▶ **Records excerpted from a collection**
*** Block opens ***
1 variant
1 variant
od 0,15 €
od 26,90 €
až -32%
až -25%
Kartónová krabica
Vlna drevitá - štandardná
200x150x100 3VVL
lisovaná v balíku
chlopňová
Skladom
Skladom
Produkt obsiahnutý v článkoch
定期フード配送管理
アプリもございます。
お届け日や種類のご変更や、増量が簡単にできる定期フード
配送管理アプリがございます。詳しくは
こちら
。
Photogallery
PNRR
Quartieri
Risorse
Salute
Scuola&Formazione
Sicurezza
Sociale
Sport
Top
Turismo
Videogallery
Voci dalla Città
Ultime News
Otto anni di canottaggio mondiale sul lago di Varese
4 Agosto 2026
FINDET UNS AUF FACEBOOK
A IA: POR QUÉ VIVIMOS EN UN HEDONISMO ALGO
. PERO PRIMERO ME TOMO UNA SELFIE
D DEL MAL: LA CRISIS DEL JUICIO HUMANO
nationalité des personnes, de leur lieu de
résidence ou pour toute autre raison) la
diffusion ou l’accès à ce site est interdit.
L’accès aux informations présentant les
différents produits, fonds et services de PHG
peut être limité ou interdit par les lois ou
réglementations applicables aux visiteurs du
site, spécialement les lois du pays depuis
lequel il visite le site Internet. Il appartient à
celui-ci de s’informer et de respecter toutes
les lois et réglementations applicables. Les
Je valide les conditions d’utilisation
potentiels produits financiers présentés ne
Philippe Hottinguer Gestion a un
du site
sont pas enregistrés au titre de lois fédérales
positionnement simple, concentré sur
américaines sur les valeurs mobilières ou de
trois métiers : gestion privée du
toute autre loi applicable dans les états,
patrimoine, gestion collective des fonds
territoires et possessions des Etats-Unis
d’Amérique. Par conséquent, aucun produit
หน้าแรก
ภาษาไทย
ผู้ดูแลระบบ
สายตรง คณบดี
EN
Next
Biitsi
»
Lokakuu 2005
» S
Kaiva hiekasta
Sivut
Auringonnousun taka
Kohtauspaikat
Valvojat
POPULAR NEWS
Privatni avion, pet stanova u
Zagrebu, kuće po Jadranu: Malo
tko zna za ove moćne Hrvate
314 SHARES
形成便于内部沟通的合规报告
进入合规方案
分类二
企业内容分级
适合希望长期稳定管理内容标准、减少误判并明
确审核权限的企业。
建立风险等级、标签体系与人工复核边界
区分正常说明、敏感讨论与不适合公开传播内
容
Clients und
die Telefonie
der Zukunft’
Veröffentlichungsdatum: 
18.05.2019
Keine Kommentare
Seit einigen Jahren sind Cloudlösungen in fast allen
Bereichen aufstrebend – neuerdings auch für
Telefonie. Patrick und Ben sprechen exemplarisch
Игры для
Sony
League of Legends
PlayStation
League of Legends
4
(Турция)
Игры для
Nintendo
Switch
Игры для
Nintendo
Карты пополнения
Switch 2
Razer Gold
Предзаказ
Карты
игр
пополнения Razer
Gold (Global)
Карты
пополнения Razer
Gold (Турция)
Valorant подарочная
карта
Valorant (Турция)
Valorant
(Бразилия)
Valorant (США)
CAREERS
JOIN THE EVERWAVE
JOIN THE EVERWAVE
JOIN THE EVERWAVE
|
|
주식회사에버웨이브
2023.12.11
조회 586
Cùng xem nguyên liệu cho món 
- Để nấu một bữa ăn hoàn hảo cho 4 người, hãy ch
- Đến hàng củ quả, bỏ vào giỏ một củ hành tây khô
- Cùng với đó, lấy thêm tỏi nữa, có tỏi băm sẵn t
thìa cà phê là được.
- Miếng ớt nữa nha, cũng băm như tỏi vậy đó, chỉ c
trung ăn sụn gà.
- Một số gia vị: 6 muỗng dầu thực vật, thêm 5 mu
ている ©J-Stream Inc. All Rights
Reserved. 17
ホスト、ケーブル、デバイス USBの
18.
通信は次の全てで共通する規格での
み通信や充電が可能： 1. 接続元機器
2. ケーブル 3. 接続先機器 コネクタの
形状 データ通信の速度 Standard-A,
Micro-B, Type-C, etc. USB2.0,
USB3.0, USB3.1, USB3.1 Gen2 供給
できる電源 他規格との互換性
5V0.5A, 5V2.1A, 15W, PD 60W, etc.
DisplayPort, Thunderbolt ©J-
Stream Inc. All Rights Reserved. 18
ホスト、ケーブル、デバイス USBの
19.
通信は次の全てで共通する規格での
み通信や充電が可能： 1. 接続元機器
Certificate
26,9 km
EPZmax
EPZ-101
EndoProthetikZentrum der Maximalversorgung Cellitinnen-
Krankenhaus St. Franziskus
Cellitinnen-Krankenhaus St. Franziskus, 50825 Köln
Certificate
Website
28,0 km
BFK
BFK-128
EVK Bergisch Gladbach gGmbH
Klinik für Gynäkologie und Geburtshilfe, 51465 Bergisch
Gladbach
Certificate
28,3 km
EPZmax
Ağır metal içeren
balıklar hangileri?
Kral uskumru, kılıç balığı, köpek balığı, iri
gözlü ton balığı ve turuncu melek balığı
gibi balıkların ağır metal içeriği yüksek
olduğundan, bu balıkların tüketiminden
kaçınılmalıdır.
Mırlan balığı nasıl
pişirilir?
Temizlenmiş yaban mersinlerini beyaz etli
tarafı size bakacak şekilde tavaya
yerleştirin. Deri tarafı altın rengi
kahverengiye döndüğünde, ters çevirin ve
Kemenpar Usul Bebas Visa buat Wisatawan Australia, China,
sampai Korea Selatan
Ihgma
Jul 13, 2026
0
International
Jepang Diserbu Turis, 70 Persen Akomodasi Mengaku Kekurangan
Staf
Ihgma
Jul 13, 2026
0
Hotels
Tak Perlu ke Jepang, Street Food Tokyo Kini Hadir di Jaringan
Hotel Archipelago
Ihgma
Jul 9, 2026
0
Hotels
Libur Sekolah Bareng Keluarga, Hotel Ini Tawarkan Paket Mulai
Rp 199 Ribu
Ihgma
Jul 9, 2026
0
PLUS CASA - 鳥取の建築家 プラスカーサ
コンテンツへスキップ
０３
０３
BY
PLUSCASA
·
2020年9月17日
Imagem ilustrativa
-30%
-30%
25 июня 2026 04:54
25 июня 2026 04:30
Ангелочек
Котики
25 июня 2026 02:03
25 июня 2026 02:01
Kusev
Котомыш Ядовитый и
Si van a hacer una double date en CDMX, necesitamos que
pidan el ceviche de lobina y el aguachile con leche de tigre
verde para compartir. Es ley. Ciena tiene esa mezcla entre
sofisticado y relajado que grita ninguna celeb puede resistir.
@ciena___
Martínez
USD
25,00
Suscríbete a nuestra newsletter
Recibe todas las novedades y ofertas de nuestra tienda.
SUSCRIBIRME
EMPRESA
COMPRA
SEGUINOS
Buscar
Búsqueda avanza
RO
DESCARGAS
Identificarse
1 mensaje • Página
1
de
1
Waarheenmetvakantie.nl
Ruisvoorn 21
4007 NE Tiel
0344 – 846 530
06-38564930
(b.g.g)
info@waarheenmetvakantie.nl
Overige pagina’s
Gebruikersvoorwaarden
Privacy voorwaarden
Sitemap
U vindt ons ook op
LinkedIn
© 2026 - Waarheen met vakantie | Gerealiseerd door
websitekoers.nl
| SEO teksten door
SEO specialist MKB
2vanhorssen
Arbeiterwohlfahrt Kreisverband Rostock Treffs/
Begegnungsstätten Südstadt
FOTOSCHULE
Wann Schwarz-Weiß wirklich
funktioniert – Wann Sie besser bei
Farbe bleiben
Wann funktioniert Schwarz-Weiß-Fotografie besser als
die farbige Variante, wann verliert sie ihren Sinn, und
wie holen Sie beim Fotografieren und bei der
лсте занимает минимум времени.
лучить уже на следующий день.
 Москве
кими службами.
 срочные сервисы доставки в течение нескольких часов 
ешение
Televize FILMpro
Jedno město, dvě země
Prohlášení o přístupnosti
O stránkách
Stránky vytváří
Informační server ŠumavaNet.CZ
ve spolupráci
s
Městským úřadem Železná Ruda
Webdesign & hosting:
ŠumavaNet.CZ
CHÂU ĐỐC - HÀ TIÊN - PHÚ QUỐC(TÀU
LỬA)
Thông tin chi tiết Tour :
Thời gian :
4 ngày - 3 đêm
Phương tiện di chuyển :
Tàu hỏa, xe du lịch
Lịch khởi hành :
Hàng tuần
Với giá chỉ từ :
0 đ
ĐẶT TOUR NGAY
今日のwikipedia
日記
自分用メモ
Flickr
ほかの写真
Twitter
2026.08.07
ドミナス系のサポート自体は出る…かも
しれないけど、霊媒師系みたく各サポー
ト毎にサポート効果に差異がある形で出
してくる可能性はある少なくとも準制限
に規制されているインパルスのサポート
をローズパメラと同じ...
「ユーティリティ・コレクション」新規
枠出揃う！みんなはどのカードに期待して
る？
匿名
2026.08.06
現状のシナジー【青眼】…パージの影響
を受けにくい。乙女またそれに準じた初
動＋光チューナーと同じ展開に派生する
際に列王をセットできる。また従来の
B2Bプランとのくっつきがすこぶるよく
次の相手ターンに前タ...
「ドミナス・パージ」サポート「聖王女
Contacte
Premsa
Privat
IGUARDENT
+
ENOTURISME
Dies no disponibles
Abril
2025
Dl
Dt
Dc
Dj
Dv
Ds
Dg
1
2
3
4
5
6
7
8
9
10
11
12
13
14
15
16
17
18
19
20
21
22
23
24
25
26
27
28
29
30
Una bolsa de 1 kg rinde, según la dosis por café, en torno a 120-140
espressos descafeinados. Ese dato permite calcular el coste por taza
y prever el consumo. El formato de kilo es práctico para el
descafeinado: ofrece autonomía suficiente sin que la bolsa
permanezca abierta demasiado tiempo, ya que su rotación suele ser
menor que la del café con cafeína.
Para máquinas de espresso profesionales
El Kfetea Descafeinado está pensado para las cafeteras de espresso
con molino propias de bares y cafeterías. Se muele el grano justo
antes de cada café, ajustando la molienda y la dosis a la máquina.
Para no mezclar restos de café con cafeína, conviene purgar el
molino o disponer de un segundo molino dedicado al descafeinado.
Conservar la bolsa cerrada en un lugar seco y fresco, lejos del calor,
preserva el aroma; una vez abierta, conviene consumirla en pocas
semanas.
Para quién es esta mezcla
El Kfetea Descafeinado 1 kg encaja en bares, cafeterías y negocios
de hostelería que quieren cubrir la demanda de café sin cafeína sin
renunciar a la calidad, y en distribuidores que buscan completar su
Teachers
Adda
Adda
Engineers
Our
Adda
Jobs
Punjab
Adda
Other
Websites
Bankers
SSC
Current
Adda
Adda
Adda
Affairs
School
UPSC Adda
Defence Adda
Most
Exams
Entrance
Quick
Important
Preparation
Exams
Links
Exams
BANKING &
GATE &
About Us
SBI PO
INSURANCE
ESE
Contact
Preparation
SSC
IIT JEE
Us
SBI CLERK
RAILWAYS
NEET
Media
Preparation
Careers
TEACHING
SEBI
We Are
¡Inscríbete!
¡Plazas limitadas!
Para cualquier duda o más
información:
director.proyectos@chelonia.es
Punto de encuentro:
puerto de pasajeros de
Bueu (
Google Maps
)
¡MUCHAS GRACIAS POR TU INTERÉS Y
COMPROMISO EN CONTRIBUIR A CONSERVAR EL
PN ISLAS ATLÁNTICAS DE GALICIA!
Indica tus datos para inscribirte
*** Block closes ***
Reproduce the entries exactly, but only from their first line to the line holding "américaines sur les valeurs mobilières ou de", with that last line kept.

1 variant
1 variant
od 0,15 €
od 26,90 €
až -32%
až -25%
Kartónová krabica
Vlna drevitá - štandardná
200x150x100 3VVL
lisovaná v balíku
chlopňová
Skladom
Skladom
Produkt obsiahnutý v článkoch
定期フード配送管理
アプリもございます。
お届け日や種類のご変更や、増量が簡単にできる定期フード
配送管理アプリがございます。詳しくは
こちら
。
Photogallery
PNRR
Quartieri
Risorse
Salute
Scuola&Formazione
Sicurezza
Sociale
Sport
Top
Turismo
Videogallery
Voci dalla Città
Ultime News
Otto anni di canottaggio mondiale sul lago di Varese
4 Agosto 2026
FINDET UNS AUF FACEBOOK
A IA: POR QUÉ VIVIMOS EN UN HEDONISMO ALGO
. PERO PRIMERO ME TOMO UNA SELFIE
D DEL MAL: LA CRISIS DEL JUICIO HUMANO
nationalité des personnes, de leur lieu de
résidence ou pour toute autre raison) la
diffusion ou l’accès à ce site est interdit.
L’accès aux informations présentant les
différents produits, fonds et services de PHG
peut être limité ou interdit par les lois ou
réglementations applicables aux visiteurs du
site, spécialement les lois du pays depuis
lequel il visite le site Internet. Il appartient à
celui-ci de s’informer et de respecter toutes
les lois et réglementations applicables. Les
Je valide les conditions d’utilisation
potentiels produits financiers présentés ne
Philippe Hottinguer Gestion a un
du site
sont pas enregistrés au titre de lois fédérales
positionnement simple, concentré sur
américaines sur les valeurs mobilières ou de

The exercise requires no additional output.